One of the reasons I can see spammers continually trying to connect to a server, is because they get rejected quickly, and have more than one bot to go and retry.
I think the better solution to this issue (and issues related to SMTP auth attacks, and 550 errors), are having an error counter in the mail server software, and if they hit a number of errors, the connection is then blocked and the IP is firewalled (denied a connection) any further.
This is rather easy to implement, because most servers can choose whether they accept or deny a connection, and in the case I am thinking, it should be a matter of looking in an array, seeing if the address is firewalled, if it is, then the connection attempt simply isn’t allowed and the server doesn’t open it at all.
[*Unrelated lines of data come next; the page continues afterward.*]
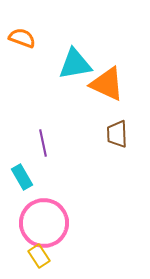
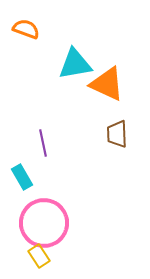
orange semicircle: moved 4 px right, 9 px up
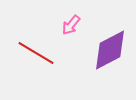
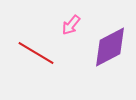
purple diamond: moved 3 px up
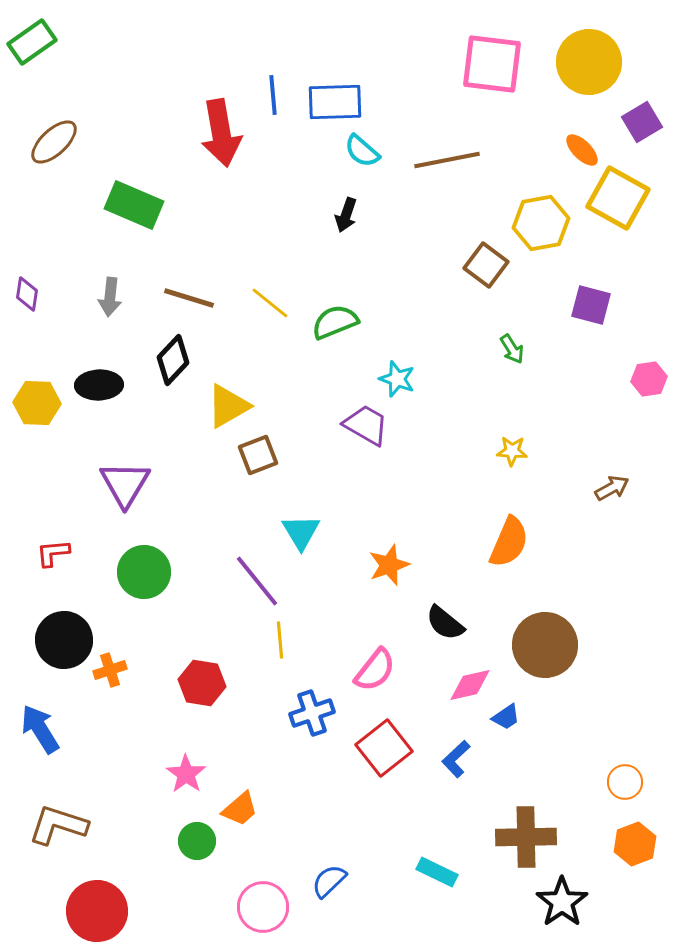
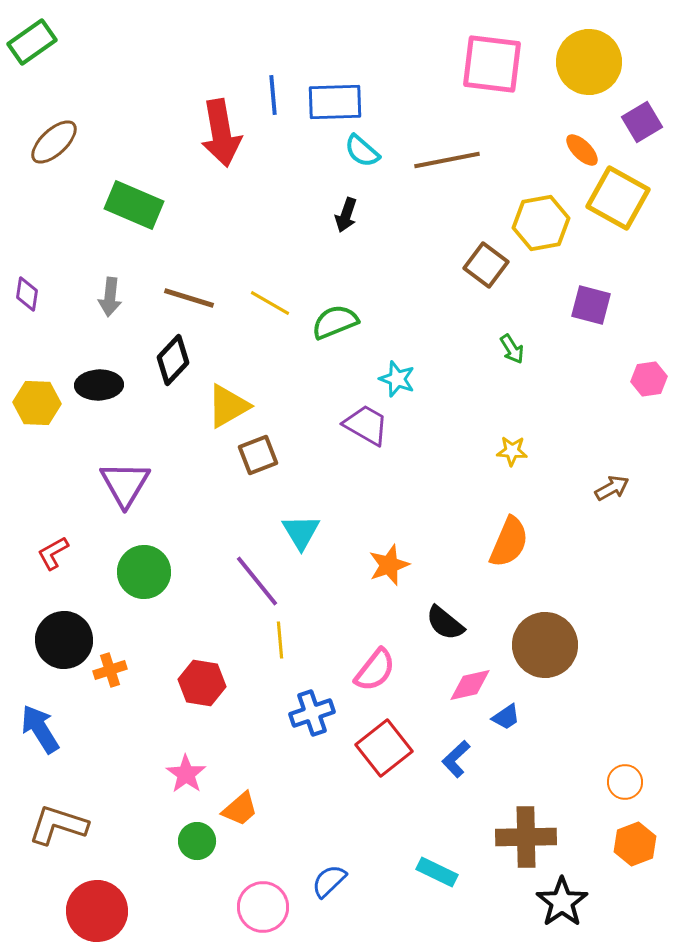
yellow line at (270, 303): rotated 9 degrees counterclockwise
red L-shape at (53, 553): rotated 24 degrees counterclockwise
That, will in turn make spam attempts like the 550 ‘guess’ ineffective, and ultimately destroy the spam attempts, getting closer to eliminating the needless waste of bandwidth the attacks on mail servers.
Spammers who try methods such as address guessing will find themselves unable to connect to many servers, and could perhaps consider a new career, perhaps as garbage collection, to repay for all the garbage they spit out.
As it stands, it is possible to analyse an army of logs I have now, and calculate the spammer IPs and place those in a database, which will be loaded by the server on startup and stored in an array.
The server then on connect attempt, will search that array for the address, and if it finds that it is in that list, then connections are denied.
Adminstrators of the server can then go and check a list of addresses and see if any are of interest or not, and if necessary remove them.
Most good configured mail servers which find they are disconnected will retry for days after, so reviewing a list of addresses (sorted by date added) should be a painless task to do.
This feature would be used in conjunction with greylisting for example, which already tells senders to try again later.
The IPs banned would be those which score 5 errors in a single connection, as these are typically the problem connections, from 221 and 89 IP ranges (but I’m not racist, or is it ‘IP-ist’ ?), so won’t block full countries of IPs.
This isn’t a complete solution to the identified issue, but, it’s a start at making it even less effective.